[Passage shown]
If the bike path pictured above is an example of the infrastructure we can expect, I’m not for it.

What a mess! How can a cyclist doing 15-20 mph while commuting to work be expected to negotiate all those pedestrians? Why not put the bus stop in the center lane of the road and let the pedestrians dodge cars to get on the bus? Same difference.

High-speed cycling infrastructure for transportation, not recreation, if you please.

Jacob
Jacob
15 years ago

Ped’s are supposed to wait for cyclists to pass; either on the sidewalk or on the island, makes sense to me. Better than playing leap frog with the buses.

Brian
Brian
15 years ago

The picture above show people standing in the cycle track. Looks dangerous to me.

Anyway glad everybody is collaborating. Perhaps it will prevent bad design decisions like the one shown above.

JayS.
JayS.
15 years ago

Cyc, I have been a bike commuter most of my life currently I commute about 16 miles a day. I rarely reach speeds over 12MPH. If any city wants more people on bikes they can not just focus on the riders that want to travel 15-20MPH we also need to focus on people hauling kids and gear, older people and younger people. That looks quite functional to me.

More options that can get people to the same place while providing for different travel styles makes a lot of sense.

JH
JH
15 years ago

The people who are in and crossing the cycletrack will most likely be gone once the bus leaves. It is hard to believe that any one who has control of their bicycle should feel that this is a dangerous situation.

Andy B from Jersey
15 years ago

I too am glad to see that there is an exchange of ideas between countries but I will tell you that what works in Europe and what works here in America can’t always work if transplanted to the other continent.

[Excerpted records]
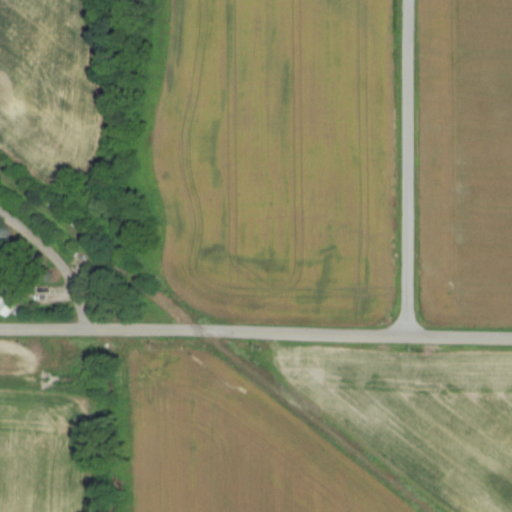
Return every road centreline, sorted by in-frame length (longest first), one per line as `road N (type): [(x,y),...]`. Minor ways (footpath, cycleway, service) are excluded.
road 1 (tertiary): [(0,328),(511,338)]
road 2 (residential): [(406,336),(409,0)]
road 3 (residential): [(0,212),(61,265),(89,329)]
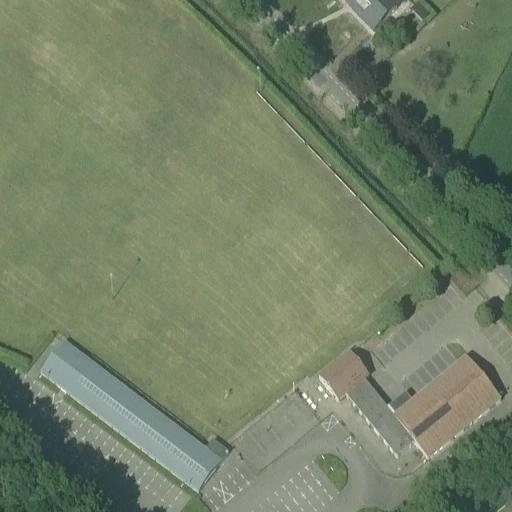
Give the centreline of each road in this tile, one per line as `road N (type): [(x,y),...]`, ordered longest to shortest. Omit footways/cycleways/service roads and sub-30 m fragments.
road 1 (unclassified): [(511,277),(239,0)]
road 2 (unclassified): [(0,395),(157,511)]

==

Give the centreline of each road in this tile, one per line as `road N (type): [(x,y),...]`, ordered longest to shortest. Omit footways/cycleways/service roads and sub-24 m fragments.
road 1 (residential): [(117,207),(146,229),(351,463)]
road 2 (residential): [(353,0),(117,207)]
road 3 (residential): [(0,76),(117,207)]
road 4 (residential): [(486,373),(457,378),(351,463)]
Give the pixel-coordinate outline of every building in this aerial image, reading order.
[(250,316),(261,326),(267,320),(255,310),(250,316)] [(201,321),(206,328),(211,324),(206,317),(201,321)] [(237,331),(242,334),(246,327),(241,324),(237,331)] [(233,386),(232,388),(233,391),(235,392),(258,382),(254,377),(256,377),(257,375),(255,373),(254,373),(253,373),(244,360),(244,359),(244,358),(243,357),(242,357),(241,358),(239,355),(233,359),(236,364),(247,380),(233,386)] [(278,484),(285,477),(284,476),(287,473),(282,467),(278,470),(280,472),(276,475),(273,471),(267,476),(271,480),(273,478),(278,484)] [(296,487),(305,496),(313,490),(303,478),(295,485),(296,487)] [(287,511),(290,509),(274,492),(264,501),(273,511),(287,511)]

...

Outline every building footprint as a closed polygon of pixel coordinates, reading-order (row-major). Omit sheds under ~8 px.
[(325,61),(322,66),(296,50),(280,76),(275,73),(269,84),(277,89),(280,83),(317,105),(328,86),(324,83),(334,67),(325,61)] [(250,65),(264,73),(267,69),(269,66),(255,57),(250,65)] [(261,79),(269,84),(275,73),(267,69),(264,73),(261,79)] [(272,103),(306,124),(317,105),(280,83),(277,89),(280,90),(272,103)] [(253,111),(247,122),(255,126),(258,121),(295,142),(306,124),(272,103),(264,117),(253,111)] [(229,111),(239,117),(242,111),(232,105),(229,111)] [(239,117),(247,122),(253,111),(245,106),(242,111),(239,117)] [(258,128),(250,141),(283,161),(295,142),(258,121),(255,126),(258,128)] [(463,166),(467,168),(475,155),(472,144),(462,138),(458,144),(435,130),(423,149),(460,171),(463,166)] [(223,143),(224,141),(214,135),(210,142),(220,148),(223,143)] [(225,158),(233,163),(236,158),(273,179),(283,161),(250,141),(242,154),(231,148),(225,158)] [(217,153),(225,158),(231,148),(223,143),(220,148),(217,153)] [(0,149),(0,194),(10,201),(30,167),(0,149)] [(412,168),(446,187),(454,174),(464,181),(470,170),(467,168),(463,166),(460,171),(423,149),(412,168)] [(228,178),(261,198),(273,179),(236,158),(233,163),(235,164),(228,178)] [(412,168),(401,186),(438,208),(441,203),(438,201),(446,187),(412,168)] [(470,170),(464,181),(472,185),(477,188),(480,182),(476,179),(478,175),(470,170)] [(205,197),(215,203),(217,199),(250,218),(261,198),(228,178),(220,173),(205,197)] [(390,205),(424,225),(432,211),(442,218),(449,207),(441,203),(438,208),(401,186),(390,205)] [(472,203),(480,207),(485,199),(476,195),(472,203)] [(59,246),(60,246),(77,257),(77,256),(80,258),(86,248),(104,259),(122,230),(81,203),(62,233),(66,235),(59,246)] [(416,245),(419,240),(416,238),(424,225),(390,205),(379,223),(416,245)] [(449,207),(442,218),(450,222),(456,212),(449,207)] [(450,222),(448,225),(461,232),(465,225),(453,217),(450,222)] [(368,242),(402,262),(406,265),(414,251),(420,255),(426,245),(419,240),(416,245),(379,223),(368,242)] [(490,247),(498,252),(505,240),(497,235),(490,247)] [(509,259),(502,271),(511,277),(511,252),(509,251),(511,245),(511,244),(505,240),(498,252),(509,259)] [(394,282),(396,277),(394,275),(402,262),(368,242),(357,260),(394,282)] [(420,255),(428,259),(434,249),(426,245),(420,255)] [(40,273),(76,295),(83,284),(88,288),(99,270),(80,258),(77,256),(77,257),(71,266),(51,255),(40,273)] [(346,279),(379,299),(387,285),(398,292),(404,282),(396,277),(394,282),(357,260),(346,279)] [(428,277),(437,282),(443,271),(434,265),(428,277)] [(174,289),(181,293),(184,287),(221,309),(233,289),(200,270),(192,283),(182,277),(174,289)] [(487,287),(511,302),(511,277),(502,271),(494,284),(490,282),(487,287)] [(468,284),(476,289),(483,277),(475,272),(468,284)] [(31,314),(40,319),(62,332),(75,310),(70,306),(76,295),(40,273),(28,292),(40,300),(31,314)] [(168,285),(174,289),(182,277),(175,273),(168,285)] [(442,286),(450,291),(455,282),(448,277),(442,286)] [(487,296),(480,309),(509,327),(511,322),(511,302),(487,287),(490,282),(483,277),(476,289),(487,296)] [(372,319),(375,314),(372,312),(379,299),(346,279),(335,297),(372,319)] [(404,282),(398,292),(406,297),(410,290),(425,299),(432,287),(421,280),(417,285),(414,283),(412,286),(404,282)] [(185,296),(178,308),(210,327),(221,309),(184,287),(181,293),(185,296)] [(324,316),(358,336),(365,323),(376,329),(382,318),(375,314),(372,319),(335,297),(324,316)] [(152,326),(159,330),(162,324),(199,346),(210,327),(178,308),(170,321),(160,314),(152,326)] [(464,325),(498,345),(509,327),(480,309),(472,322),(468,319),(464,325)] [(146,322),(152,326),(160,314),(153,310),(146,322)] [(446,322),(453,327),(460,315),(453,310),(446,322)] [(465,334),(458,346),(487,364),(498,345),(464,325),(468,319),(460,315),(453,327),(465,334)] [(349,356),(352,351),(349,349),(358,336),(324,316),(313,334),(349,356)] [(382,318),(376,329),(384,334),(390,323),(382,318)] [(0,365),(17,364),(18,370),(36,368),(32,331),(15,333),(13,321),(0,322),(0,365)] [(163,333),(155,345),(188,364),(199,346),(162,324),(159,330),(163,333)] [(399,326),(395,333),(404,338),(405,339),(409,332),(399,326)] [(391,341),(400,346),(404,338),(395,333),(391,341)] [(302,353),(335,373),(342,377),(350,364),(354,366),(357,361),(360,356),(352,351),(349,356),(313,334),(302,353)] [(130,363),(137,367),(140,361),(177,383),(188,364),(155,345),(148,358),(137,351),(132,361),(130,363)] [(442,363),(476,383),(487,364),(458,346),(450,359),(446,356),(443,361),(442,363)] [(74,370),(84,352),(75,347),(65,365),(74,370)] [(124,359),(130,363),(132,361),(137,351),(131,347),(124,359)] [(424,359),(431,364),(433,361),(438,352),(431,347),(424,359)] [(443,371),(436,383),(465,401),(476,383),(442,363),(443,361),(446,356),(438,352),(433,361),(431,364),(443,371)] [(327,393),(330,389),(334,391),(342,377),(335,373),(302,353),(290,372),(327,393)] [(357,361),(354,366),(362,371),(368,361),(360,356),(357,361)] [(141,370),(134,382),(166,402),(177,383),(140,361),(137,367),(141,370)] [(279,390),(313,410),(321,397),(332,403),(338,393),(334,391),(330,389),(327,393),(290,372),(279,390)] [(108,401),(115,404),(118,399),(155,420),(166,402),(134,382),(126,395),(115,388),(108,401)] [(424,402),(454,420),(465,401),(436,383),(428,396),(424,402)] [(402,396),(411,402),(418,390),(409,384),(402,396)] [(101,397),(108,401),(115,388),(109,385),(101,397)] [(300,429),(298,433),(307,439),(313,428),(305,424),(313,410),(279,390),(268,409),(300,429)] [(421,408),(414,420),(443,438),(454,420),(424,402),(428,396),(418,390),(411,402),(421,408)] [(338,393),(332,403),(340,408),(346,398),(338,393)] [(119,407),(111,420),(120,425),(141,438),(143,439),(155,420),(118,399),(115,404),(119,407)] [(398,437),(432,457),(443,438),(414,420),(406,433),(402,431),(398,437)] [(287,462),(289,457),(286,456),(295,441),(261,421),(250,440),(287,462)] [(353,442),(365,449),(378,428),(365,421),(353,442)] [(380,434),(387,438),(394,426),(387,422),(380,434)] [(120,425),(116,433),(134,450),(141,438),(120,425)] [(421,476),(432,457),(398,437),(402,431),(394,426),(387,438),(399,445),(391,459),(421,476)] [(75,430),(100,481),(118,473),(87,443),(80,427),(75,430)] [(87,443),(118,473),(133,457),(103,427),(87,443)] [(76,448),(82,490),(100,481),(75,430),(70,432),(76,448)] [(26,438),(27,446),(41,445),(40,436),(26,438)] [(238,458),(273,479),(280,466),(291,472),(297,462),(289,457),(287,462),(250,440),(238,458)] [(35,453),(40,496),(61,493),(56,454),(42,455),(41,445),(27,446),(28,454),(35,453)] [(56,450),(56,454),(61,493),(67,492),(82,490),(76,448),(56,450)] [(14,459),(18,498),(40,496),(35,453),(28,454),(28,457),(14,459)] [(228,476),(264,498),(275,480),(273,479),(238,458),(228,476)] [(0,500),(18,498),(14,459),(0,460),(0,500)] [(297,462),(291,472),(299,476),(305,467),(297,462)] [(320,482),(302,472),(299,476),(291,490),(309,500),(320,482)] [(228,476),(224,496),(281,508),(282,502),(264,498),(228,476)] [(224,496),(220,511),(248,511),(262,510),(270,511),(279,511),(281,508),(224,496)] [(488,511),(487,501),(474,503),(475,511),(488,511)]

[Exercise tasks]
#1 Update the bike path comments starting with "Cyc, I have" and going on through "a dangerous situation.", replacing "cycletrack" with "bike lane".
#2 Write what follows the last line of the bike path comments, carrying the thread forward from that point.
The entries are separate material and have no connection to the bike path comments.

[Task-by-task answers]
#1
Cyc, I have been a bike commuter most of my life currently I commute about 16 miles a day. I rarely reach speeds over 12MPH. If any city wants more people on bikes they can not just focus on the riders that want to travel 15-20MPH we also need to focus on people hauling kids and gear, older people and younger people. That looks quite functional to me.

More options that can get people to the same place while providing for different travel styles makes a lot of sense.

JH
JH
15 years ago

The people who are in and crossing the bike lane will most likely be gone once the bus leaves. It is hard to believe that any one who has control of their bicycle should feel that this is a dangerous situation.

#2
I think the photo chosen is a perfect example. Yes this can work well in Europe where commuting speeds tend to be slower but wouldn’t be recommended here in the US. The first time a passenger walked off a bus and into a speeding cyclist all the lawyers would come out a put a stop to this.

Plus the bike path looks like its bi-directional! Talk about problems.

I was just in Germany again this Summer but the first time after completing my Urban Planning Masters focusing on bicycle and pedestrian facilities and I would easily say that about 10% to 20% of the bicycle facilities I saw over there made me cringe (door-zone bike lanes, narrow bike lanes next to narrow sidewalks, etc.). However the other 80% of the bicycle facilities blew me away! Trust me Europe is not perfect but they do have a head start in many ways.

Also there are cultural and legal differences in Europe. A bicycle route that goes straight into a quite pedestrian zone for resort tourists in my moms hometown would never fly here in America. There is just a little more gentility in Europe and the bike riders no matter what their strips know not to speed through this area. I doubt (unfortunately) that most Americans have the maturity to understand these unwritten courtesies that make such a facility work in Europe.

This is exactly the reason for such an exchange. People will talk and ideas will be transferred but not all ideas will have application in the other countries but you don’t know unless you listen to one another.

Andy B from Jersey
15 years ago

Just read about the problem in your Riverview Cemetery and of cyclists going too fast through it, resulting in the need for speed bumps. That’s an other perfect case of how things are different in Europe vs. here in the US.

Very few Europeans would think it proper to speed through a cemetery on a bike so the need to install speed bumps just would NOT be necessary there. In fact speed bumps are rarely ever used in Germany from what I’ve seen since other more sophisticated traffic calming measure and VERY strict traffic enforcement make drivers (and cyclists) very mindful of the consequences of violating the law.

Tbird
Tbird
15 years ago

@1
the cyclists using these infrastructure are never going as fast as you presumed. I’d say the average speeds in Copenhagen, Amsterdam and the like are more
like 6-10mph. BTW, the pictured system is ALL about transportation not recreation.

I guess the inverse of your question could
also be asked: how can cyclists expect a functional system to integrate all modes when one group insists on travelling at excessive speeds ?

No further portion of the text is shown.